In verse 28 we read “And God blessed them (male and female) and God said unto them, Be fruitful, and multiply, and replenish the earth, and subdue it: and have dominion ...” After giving man His DNA – His image, His life – God says reproduce yourself. God wanted a family and He essentially told man “Make it happen!”

From these three verses we see God’s original plan for the husband and wife, the male and female: produce a race of people with His DNA, who would rule in His creation just like He rules in Heaven.

Adam changed God’s original plan.

God put Adam “in the garden of Eden to dress it and to keep it” (Genesis 2:15, 16) and gave him one commandment: “... Of every tree of the garden thou mayest freely eat: But of the tree of the knowledge of good and evil, thou shalt not eat of it; (Genesis 2:16b, 17a).Why the prohibition? “... for in the day that thou eatest thereof thou shalt surely die.”(Genesis 17b) Adam understood the concept of death. God, His father, had explained it to him in great depth. He loved Adam too much not to.

But Adam was hard-headed.

In Genesis 3 we see Adam disobeying His Father because of what he saw. For Adam, what he saw disagreed with the truth that God had spoken. Adam believed what he saw and not the word he had received from God. (I’m being redundant to drive the point home.)

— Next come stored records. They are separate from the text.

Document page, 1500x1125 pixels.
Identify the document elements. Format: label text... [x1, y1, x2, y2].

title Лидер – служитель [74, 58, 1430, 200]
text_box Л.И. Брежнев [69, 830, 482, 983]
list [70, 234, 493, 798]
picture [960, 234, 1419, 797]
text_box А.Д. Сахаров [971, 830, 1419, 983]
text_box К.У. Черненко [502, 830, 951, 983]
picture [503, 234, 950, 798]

Adam watched as Eve bit into the fruit and didn’t die. Get the picture. He didn’t try to stop his wife – who was “bone of my bone, and flesh of my flesh” – as she committed spiritual suicide. He watched her do it! And then he committed spiritual suicide too. What does that tell us?

Adam didn’t believe that what God had said was really true.

That sounds so much like many in the Body of Christ today. We have the Bible, which was spoken by God (2 Timothy 3:16) and given to men to record (2 Peter 1:21). But we don’t treat God’s Word to us as if it really came from God. We don’t treat the Bible as if it’s really true. We don’t treat the Bible as if it is life. Tragic.